Или вот другой пример: на Курской, во время пересадки на синюю ветку, Агеро вышел, ведомый Баамом в общагу Ванга.

— …Нет, ты понимаешь, — сбивчиво негодовал Агеро, лавируя в беспорядочных скоплениях людей. — Этот чертила — иначе просто не назовешь — не явился на форум! Понимаешь? На тот. Самый. Форум. Где он занимал одну из ключевых позиций в плане, понимаешь?

— Понимаю, — прокряхтел Баам, оттолкнутый ордой пищащих школьников.

— Пойми, только Ванг мог связаться с людьми, отвечавшими за трансляцию изображений на стадионе. И этот… этот черт рогатый, — цыкнул Агеро, на что Баам незаметно улыбнулся: а ведь не только он один считал Ванга чертом, — этот черт рогатый просто не появился! Ни привета, ни ответа! Я, как идиот, просидел три часа в том политиканском серпентарии в ожидании, когда он возьмет контроль над экраном в главном зале и запустит видео, и ничего!

— Вы, кстати, так и не сказали, что это за видео.

Агеро посерьезнел.

— Некоторые вещи лучше не знать.

— Ну раскажит… Ай!

Мимо пулей промчался еще один самокатчик, прямо по тому самому месту, где совсем недавно находился Баам.
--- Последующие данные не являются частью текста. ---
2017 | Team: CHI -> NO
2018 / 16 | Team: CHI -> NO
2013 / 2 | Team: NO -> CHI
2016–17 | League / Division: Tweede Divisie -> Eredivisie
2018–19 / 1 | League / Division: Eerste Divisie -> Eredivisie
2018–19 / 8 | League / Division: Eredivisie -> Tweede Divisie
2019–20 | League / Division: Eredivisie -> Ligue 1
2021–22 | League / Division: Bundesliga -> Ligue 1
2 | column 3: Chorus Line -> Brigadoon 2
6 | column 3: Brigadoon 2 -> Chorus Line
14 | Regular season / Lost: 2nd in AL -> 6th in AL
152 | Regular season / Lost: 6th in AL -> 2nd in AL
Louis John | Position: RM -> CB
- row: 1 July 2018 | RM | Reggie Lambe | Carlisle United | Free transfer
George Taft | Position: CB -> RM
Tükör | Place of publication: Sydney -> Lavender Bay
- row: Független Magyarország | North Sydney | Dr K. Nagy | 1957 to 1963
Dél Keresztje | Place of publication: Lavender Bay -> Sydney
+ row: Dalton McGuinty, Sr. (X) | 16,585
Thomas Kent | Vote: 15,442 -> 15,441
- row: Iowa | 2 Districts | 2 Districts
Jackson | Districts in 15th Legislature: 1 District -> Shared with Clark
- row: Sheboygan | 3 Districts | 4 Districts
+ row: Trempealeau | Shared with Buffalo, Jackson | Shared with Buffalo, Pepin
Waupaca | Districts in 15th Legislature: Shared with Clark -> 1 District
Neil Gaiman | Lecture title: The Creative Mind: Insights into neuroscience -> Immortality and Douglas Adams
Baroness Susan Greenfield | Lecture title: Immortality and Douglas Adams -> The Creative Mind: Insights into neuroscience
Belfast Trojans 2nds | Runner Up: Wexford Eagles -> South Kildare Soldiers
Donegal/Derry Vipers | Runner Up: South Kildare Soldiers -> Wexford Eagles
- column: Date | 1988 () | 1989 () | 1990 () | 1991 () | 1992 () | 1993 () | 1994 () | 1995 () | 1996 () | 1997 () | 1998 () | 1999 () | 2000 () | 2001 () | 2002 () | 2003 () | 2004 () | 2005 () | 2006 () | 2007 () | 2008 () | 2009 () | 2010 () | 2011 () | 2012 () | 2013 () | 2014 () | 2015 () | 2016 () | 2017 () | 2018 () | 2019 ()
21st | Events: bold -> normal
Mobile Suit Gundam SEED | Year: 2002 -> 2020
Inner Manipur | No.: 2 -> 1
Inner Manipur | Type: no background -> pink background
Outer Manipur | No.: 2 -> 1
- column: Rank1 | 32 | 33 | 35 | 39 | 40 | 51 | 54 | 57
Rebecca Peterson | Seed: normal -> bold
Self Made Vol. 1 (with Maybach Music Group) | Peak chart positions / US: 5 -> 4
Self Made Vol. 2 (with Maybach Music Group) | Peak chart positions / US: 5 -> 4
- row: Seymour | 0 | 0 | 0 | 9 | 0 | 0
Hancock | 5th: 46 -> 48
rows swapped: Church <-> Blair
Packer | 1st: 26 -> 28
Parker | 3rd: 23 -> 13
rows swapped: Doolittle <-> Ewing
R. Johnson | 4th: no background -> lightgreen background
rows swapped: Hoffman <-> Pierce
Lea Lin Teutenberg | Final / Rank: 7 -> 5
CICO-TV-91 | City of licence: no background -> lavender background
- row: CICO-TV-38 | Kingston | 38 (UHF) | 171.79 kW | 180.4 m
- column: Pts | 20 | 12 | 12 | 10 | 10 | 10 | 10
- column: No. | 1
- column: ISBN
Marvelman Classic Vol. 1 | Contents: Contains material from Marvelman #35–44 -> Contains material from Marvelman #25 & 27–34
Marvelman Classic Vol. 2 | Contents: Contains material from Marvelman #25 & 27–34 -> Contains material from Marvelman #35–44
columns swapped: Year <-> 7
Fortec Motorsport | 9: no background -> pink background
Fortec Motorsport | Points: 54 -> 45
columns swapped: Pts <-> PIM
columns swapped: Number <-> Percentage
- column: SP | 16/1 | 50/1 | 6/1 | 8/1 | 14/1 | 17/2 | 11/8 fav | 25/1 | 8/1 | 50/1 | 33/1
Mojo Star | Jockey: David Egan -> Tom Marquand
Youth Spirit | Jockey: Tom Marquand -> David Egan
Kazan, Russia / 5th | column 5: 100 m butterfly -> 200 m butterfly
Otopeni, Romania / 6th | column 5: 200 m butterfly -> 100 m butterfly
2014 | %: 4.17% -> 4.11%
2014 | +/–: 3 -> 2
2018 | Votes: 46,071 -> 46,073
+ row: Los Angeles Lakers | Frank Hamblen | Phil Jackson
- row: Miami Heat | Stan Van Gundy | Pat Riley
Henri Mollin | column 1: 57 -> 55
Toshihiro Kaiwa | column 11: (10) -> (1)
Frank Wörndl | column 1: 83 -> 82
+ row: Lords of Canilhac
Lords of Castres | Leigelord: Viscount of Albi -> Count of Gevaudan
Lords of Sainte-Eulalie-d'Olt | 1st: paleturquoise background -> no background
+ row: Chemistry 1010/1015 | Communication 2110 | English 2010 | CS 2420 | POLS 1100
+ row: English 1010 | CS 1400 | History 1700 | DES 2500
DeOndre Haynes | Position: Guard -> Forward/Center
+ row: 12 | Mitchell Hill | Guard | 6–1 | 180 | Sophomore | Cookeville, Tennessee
Сам Баам успел увидеть лишь спину мужика и как он выкрутил прощальный зигзаг, прежде чем скрыться в скоплениях народа у лестницы.

Облегченный выдох вышел из легких чересчур дрожащим — чудом спасся!

— Ты как? Порядок? — пощекотало дыхание у уха.

…Или почти чудом.

Тихо и спокойно. Баама поглотила волна спокойствия, как только он ощутил на плече аккуратную, но невероятно крепкую руку Агеро — так вот кто оттолкнул в последний момент. «Меня спасают уже дважды», — смутился в мыслях Баам, однако не смог противостоять желанию благодарно взглянуть на обеспокоенное лицо Агеро.

«Но и я тоже не лыком шит», — расправил плечи Баам, осторожно снял руку Агеро и переложил себе в ладонь.

В глазах Агеро мелькнула испуганная тень.

— Ты что…

— Держитесь за меня, впереди затор, — улыбнулся Баам, кивая вперед. — Иначе нас опять какой самокатист собьет или мы потеряем друг друга.

Агеро как будто немного поколебался, посмотрел по сторонам и, лишь удостоверившись, что они не выглядят слишком подозрительно, кивнул. Холодные пальцы уверенно обхватили ладонь Баама и — неожиданно! — робко переплелись с его. Правда, не без оглядки: Агеро беспрестанно находился настороже — вдруг кто заметит. Но Бааму было уже не важно: он ликовал.

И боялся.

— Так вот… Ванг, — осторожно коснулся прежней темы Баам. — Не ругайтесь сильно. Я же говорил: у него братья очень строгие. Мы одного вообще Боссом называем…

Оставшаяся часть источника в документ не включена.